• Prompt 1:
From the "supergeil" lyrics translation, list the lines of the chorus in English.
• Prompt 2:
Write a continuation of the "supergeil" lyrics translation, picking up after its final footnote.

• Excerpt:
----
As I’ve also written on Slate, “geil” has a double meaning–it means “cool,” but it also means “horny.” I’ve only translated it as “cool” here, but please keep the double-meaning in mind–or else the video might not make any sense (ha)!

Super süß, super sexy, super easy, supergeil
Super Leute, super lieb, super Love, supergeil
Super Uschi, super Muschi, super Sushi, supergeil
Super heftig, super deftig, super lässig, supergeil
Super fit, super fresh, super Livestyle, supergeil
Super Power, super stark, super Markt, supergeil

Super sweet, super sexy, super easy, super-cool
Super people, super cute, super love, super-cool
Super Uschi*, super pussy**, super sushi, super-cool
Super fierce, super hearty, super easygoing, super-cool
Super fit, super fresh, super lifestyle, super-cool
Super power, super strong, supermarket, super-cool

CHORUS:

Es ist supergeil, supergeil
Richtig supergeil, supergeil
Ich finds supergeil, supergeil
Denn du bist supergeil

It is super-cool, super-cool
Absolutely super-cool, super-cool
I find it super-cool, super-cool
Because you are super-cool

Super knister, super knusper, super Snack, supergeil
Super Freunde, super spritzig, super Party, supergeil
Super Optik, super chillig, super Cookies, supergeil
Super Sonntag, super Montag, super lazy, supergeil
Super crunchy, super tasty, super crazy, supergeil
Super fruchtig, super lecker, super smooth, supergeil

Super sizzling, super crispy, super snack, super-cool
Super friends, super fizzy, super party, super-cool
Super optics, super chill, super cookies, super-cool
Super Sunday, super Monday, super lazy, super-cool***
Super crunchy, super tasty, super crazy, super-cool
Super fruity, super delicious, super smooth, super-cool

[CHORUS]

Sehr, sehr geile Sachen hier
Bio ist auch sehr, sehr geil
Sehr geile Bioprodukte, toll

Very, very cool stuff here
Organic is also very, very cool
Very cool organic products, excellent

[CHORUS]

Guck ma hier, sehr, sehr geile Fritten, super
Sehr geiler Dorsch übrigens, sehr geil
Oh hier, Klopapier, oh, das ist aber weich
Sehr, sehr geil, super

Oh check it out, very, very cool fries, super
Very cool cod, by the way, very cool
Oh look here, toilet paper, ooh, now that’s soft****
Very, very cool, super

*nickname for Ursula, also, thanks to the smarts of a native-German commenter, sometimes slang for “sexy lady”
----
• Recorded information:
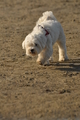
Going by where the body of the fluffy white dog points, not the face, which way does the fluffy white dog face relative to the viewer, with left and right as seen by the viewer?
facing the viewer and to the left of the viewer
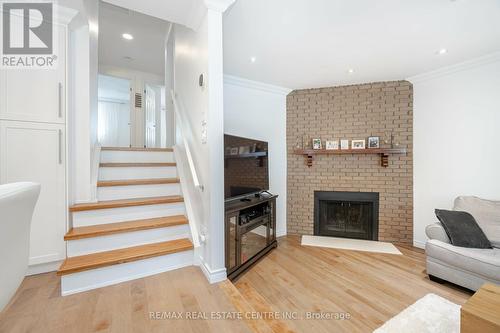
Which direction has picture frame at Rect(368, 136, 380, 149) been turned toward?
toward the camera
----
• Written response 1:
It is super-cool, super-cool
Absolutely super-cool, super-cool
I find it super-cool, super-cool
Because you are super-cool

• Written response 2:
**DOUBLE ENTENDRE OOH NAUGHTY

***German bread is the pride of the country (for good reason, shit is DIVINE). But bakeries, like very other German-owned business in the country, are either closed on Sundays or have very reduced hours. Since Germans would never dream of eating stale bread (yes, they hit the bakery almost every day), there is a special processed kind of mostly-baked, finish-in-your-oven bread sold at the store, often (but not always) croissants or some other fatty bread, called Sonntagsbrötchen (“Sunday-bread”), for freezing and baking on Sunday so that you can still have “fresh” bread at your big Sunday dinner (which is actually lunch).

****a PERNICIOUS falsehood. German toilet paper is like sandpaper dipped in spikes. Germans are much more environmentally friendly than we are, and as such their paper products are almost all recycled, and their TP is all VERY easy to dissolve, since many of their pipes are 900 years old. Butt-softness is literally the last thing any German roll of toilet paper gives–ahem–a crap about. If you want butt-softness, you use the special aloe-covered butt wipes NEXT to the toilet paper (which, after the toilet paper, you’ll need).